● **Your assignment**: Of the entries below, restate word for word only the section that runs from the line with "Таможенного союза. |" to the line with "или полиблоке. |", counting both ends.

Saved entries
● ● ●

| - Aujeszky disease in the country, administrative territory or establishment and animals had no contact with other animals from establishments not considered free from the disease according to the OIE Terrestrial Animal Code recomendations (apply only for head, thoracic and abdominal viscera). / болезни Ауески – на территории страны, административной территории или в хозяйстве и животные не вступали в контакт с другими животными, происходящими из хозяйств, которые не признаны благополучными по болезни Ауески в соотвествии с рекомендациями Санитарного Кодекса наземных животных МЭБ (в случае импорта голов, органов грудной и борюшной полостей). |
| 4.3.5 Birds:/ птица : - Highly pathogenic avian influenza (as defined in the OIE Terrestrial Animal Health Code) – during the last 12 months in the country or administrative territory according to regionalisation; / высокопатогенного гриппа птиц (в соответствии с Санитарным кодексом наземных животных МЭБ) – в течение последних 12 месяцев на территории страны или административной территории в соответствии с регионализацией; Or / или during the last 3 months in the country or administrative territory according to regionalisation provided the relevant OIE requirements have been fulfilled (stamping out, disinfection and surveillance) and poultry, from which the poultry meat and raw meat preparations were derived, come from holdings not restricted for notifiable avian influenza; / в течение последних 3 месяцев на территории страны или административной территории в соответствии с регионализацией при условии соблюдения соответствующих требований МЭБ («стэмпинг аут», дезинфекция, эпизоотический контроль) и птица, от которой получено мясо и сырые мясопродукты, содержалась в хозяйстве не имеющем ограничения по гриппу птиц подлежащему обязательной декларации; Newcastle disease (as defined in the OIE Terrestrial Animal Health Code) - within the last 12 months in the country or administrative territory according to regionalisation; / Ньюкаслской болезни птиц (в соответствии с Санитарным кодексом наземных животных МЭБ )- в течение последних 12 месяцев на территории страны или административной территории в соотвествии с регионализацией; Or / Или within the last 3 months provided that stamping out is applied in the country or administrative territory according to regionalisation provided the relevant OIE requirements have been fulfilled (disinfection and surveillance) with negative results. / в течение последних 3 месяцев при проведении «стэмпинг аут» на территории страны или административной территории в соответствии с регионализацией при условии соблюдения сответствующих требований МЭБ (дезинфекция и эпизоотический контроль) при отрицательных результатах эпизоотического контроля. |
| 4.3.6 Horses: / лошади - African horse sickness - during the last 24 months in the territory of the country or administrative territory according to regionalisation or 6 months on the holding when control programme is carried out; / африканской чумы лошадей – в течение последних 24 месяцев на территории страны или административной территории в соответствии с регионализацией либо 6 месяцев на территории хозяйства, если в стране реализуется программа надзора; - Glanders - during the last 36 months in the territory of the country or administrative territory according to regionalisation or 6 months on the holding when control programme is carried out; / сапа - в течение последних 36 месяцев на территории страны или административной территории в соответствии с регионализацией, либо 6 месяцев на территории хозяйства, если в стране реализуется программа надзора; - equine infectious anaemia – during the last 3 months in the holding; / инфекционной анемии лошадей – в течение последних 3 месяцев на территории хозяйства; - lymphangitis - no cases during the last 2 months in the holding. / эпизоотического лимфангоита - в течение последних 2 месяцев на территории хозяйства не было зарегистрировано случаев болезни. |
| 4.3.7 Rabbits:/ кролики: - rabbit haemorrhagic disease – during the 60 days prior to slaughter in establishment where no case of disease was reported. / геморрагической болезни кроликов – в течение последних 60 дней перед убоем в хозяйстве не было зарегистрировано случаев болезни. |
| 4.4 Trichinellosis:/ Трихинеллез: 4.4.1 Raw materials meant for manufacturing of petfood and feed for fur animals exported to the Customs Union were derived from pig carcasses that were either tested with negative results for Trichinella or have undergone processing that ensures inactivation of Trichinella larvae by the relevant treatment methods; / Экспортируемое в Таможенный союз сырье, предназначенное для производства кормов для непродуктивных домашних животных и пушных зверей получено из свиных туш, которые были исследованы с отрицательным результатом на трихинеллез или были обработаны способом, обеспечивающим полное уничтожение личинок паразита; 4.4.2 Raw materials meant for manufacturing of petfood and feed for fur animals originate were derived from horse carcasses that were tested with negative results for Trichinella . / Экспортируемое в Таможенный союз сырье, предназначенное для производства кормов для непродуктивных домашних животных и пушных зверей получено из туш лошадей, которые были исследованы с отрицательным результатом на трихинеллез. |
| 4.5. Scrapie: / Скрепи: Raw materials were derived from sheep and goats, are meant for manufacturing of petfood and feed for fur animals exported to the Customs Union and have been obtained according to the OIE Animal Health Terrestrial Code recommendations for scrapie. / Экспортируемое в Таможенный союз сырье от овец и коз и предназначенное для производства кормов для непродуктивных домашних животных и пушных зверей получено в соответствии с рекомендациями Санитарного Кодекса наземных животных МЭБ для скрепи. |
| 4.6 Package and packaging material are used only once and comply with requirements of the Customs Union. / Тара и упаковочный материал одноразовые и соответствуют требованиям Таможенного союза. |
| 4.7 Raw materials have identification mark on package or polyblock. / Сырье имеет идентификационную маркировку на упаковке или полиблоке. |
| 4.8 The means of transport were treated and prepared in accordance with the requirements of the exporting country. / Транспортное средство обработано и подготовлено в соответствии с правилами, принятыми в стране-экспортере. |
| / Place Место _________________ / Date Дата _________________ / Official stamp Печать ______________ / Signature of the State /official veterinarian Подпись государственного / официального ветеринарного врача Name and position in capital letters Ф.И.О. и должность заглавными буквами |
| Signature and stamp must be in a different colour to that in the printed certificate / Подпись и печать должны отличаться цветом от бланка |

● ● ●

● **Exercise solution**:
| 4.6 Package and packaging material are used only once and comply with requirements of the Customs Union. / Тара и упаковочный материал одноразовые и соответствуют требованиям Таможенного союза. |
| 4.7 Raw materials have identification mark on package or polyblock. / Сырье имеет идентификационную маркировку на упаковке или полиблоке. |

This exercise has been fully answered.